Required action:
Work through the entries below and show every line in which "clínica" is found.

Data entries
•••••

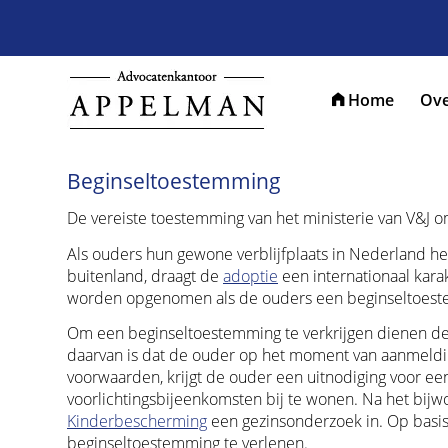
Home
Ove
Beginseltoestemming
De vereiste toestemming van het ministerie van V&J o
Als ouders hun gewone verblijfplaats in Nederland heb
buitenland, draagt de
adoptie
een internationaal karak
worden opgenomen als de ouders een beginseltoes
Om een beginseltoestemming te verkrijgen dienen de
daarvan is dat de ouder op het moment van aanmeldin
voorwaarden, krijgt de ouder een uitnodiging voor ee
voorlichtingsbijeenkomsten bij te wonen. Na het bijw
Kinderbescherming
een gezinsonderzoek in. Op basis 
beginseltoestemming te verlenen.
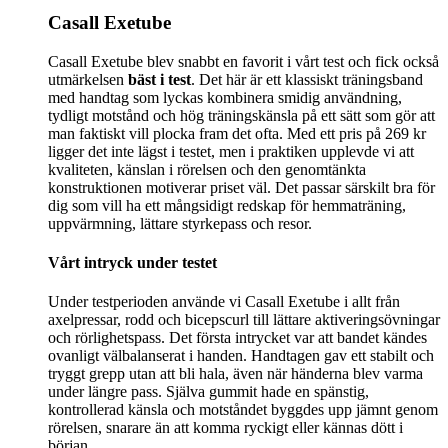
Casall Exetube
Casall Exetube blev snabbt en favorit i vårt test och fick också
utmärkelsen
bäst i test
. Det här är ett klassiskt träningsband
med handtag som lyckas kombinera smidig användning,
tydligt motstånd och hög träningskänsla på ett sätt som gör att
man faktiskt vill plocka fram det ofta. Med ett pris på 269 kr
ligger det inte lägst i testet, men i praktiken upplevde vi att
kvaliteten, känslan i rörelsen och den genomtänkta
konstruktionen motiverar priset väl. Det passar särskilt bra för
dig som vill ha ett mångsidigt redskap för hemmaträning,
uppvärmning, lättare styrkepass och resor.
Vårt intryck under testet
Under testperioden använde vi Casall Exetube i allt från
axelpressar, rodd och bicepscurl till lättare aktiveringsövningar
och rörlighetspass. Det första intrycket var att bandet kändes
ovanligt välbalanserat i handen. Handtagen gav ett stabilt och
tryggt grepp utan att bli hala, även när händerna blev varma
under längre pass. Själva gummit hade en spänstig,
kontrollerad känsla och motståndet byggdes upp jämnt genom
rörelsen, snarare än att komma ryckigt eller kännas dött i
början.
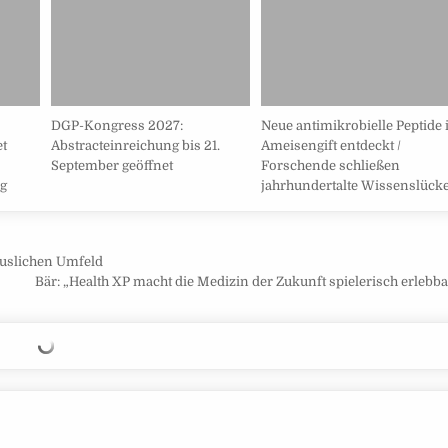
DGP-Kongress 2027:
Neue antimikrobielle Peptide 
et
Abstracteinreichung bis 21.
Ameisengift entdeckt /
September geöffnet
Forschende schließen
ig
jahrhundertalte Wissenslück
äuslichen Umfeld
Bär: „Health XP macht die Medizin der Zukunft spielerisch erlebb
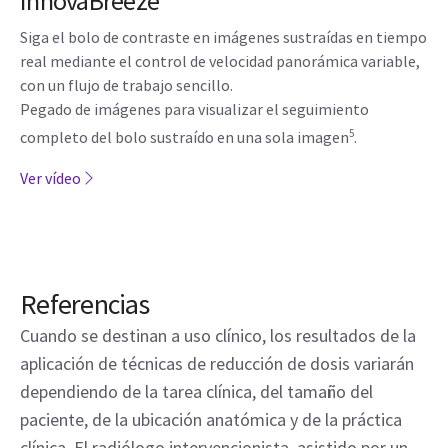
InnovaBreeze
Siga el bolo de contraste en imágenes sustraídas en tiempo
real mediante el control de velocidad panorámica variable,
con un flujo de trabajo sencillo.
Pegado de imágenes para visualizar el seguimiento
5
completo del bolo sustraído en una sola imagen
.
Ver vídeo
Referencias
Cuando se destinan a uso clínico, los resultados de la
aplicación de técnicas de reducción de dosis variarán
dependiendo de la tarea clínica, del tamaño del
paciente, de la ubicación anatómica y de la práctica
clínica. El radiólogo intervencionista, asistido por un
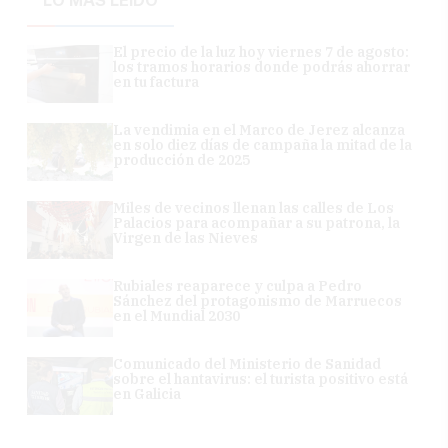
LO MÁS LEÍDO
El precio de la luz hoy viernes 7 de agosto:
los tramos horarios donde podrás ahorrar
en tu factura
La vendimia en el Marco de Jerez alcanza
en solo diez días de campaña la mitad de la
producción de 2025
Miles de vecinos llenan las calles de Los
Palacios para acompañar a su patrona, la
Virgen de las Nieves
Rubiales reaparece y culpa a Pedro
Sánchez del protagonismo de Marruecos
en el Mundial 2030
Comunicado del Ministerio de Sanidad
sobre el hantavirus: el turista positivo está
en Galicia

•••••

Solution:
dependiendo de la tarea clínica, del tamaño del
clínica. El radiólogo intervencionista, asistido por un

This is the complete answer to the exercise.